Все воины, принцы и великие любовники легенд, десятки тысяч которых я нарисовал за свою жизнь, обращены не только к нарисованному миру и легендарным временам, где они живут, бьются с врагами, побеждают драконов и льют слезы по прекрасным девушкам; отчасти они обращены и к любителю книг, который рассматривает один великолепный рисунок за другим. Если и есть у меня стиль и личные особенности, их можно найти не только в рисунках, но и в убийстве, которое я совершил, в моих словах! Попробуйте-ка по цвету слов понять, кто я такой!
Думаю, если вы меня поймаете, неприкаянная душа бедного Зарифа-эфенди обретет покой. Сейчас, когда я стою среди деревьев, слушаю птичий гам, смотрю на воды Золотого Рога и купола стамбульских мечетей и с новой силой ощущаю, как прекрасна жизнь, его тело засыпают землей – лопата за лопатой. В последнее время, связавшись с последователями сурового эрзурумского проповедника, бедный Зариф-эфенди меня невзлюбил, но в те двадцать пять лет, что мы вместе работали над книгами в дворцовой мастерской, бывали времена, когда мы дружили. Приятелями мы стали двадцать лет назад, работая над «Шахнаме» для отца нынешнего султана, но по-настоящему сдружились позже, когда делали восемь страниц с миниатюрами к «Дивану» Физули[70]. Зариф-эфенди тогда был увлечен в чем-то справедливой, но все равно непоследовательной идеей, что художник должен душой прочувствовать строки, которые отображает на рисунке. Для этого однажды летним вечером мы с ним пришли в его сад, и он с напыщенным видом стал читать вслух стихи Физули.
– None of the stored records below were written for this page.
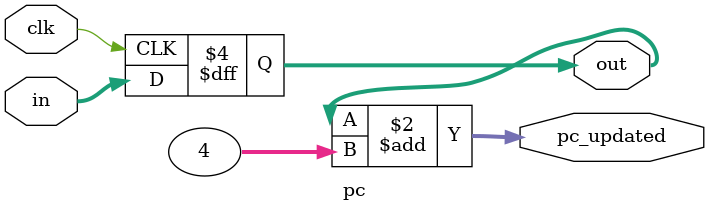
<source format=v>
module pc #(parameter AWIDTH =32, DWIDTH = 32)(

	//GLOBAL INPUTS
	input clk,

	//INPUTS TO THE PROGRAM COUNTER
	input [DWIDTH-1:0] in,

	//OUTPUTS FROM THE PROGRAM COUNTER
	output reg [DWIDTH-1:0] out,
	output [AWIDTH-1:0] pc_updated 
);
	initial begin
		out = 0;
	end

	always @ (posedge clk) begin
		out <= in;
	end

	assign pc_updated = out + 4;

endmodule

</source>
Я терпеливо слушал, а над нашими головами носились ласточки. От того вечера в памяти у меня осталась строчка: «Я – это не я: то, что я называю собой, – это ты», и еще помню, как размышлял над тем, какую к этой строчке можно сделать иллюстрацию.
Едва узнав о том, что тело Зарифа нашли, я побежал в его дом. Маленький сад, где мы когда-то читали стихи, теперь засыпанный снегом, показался мне еще меньше, как бывает со всеми садами, которые видишь через много лет. То же самое и с домом. Из боковой комнаты слышались преувеличенно громкие рыдания причитающих и воющих женщин, каждая как будто старалась перекричать других. Я внимательно слушал рассказ самого старшего из братьев покойного: от лица у нашего несчастного Зарифа-эфенди почитай ничего не осталось, голова разбита. Братья не смогли признать Зарифа в мертвеце, которого достали из колодца, где он пролежал четыре дня; пришлось ночью, под покровом тьмы, призвать из дома бедняжку Кальбийе – та опознала мужа по изорванной в лоскуты одежде. У меня перед глазами возникла сцена спасения Юсуфа из колодца: завистливые братья бросили его туда, а торговцы-мидианитяне спасли. Я очень люблю рисовать это место из «Юсуфа и Зулейхи»[71], потому что оно напоминает: зависть к братьям – одно из самых жгучих чувств в жизни.